Stephen Manderson A.K.A Professor Green was born on a Hackney estate and raised by his grandmother, something that he now openly talks about; the pressures of having no father figure, lack of encouragement to finish school, anxiety and hypochondria, which he addresses openly in his best-selling autobiography Lucky, published September 2015.
Professor Green has made several thought-provoking documentaries for the BBC and Channel 4 on topics around suicide, homelessness and poverty. Working Class White Men, his latest documentary, explores the identity crisis that Pro Green believes is faced by young white males from deprived backgrounds. In the programme, Pro Green spent six months following half a dozen men from different parts of Britain, documenting the challenges they face in education, work, and their home lives, and how they’re often viewed by the rest of society – demonised, stereotyped and forgotten.

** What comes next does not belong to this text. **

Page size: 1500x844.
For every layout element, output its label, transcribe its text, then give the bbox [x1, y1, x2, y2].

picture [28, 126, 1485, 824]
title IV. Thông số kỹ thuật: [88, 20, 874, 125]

Pro Green became a patron for the charity CALM (Campaign Against Living Miserably), and in 2016 received the MIND ‘Making a Difference’ National Award, rewarding his dedication to campaigning about men’s mental health through his documentaries, music, autobiography and media work. He spends significant time investing in, and encouraging, young people who may not have the desire or the confidence to pursue a formal education.

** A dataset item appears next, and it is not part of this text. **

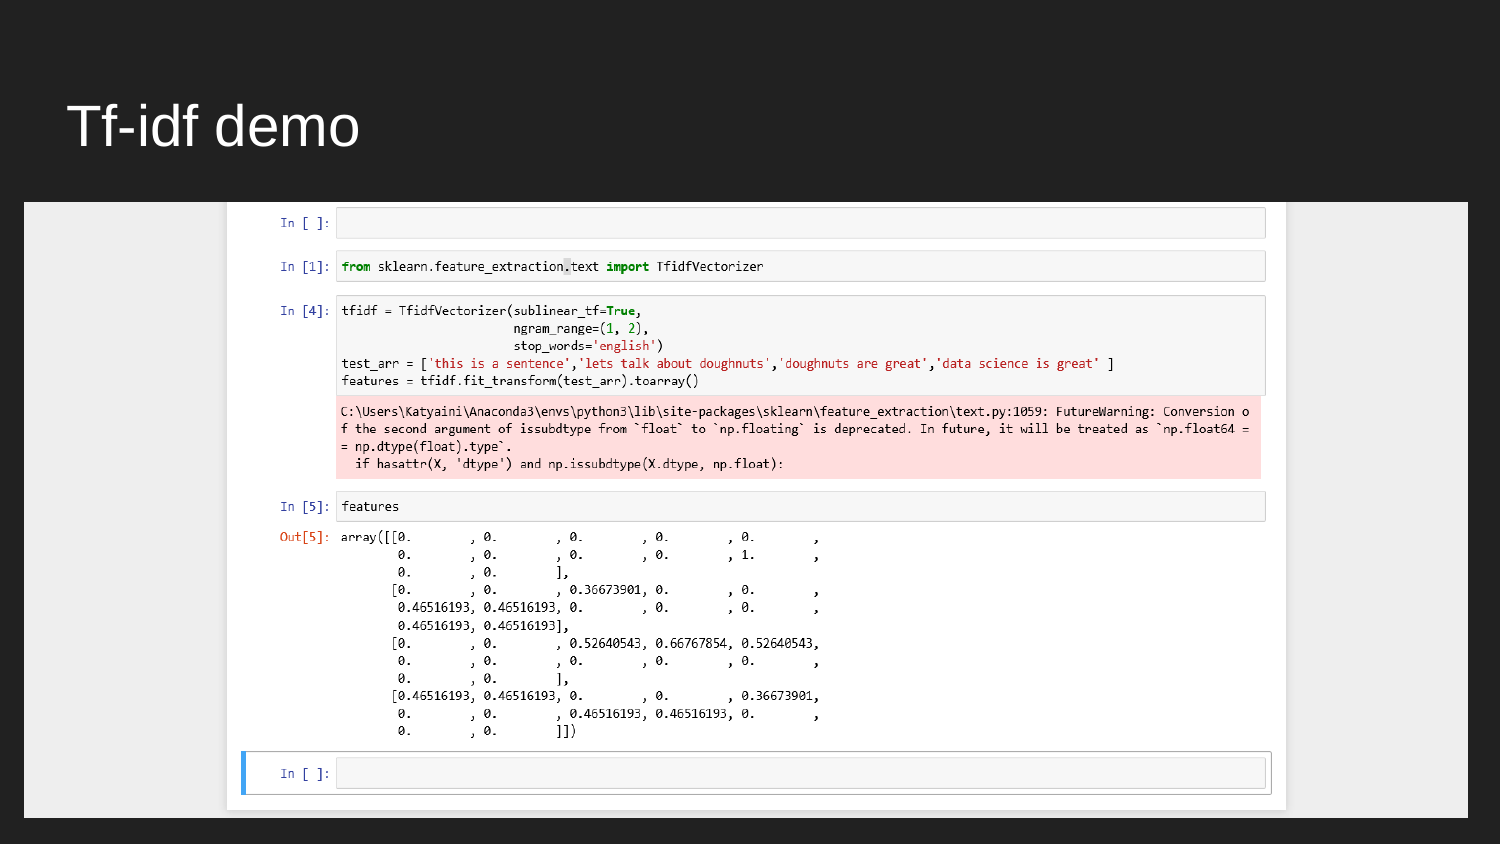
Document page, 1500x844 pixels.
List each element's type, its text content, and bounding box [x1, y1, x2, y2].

picture [24, 202, 1469, 818]
title Tf-idf demo [51, 72, 1449, 167]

Dr Eleanor Peters is a Senior Lecturer in Criminology and Criminal Justice. She has worked for many years as a researcher in the voluntary sector and in local government. She is the author or co-author of a number of publications on youth justice, parenting, social care issues and drug use. Eleanor is currently researching the connection between music and crime.
Grace Robinson is a current PhD candidate researching street gangs and joint enterprise across Merseyside, with a background in Forensic Psychology and Criminal Justice. She has participated in a number of voluntary roles, including offender mentoring and restorative justice panels for both adult and young offenders.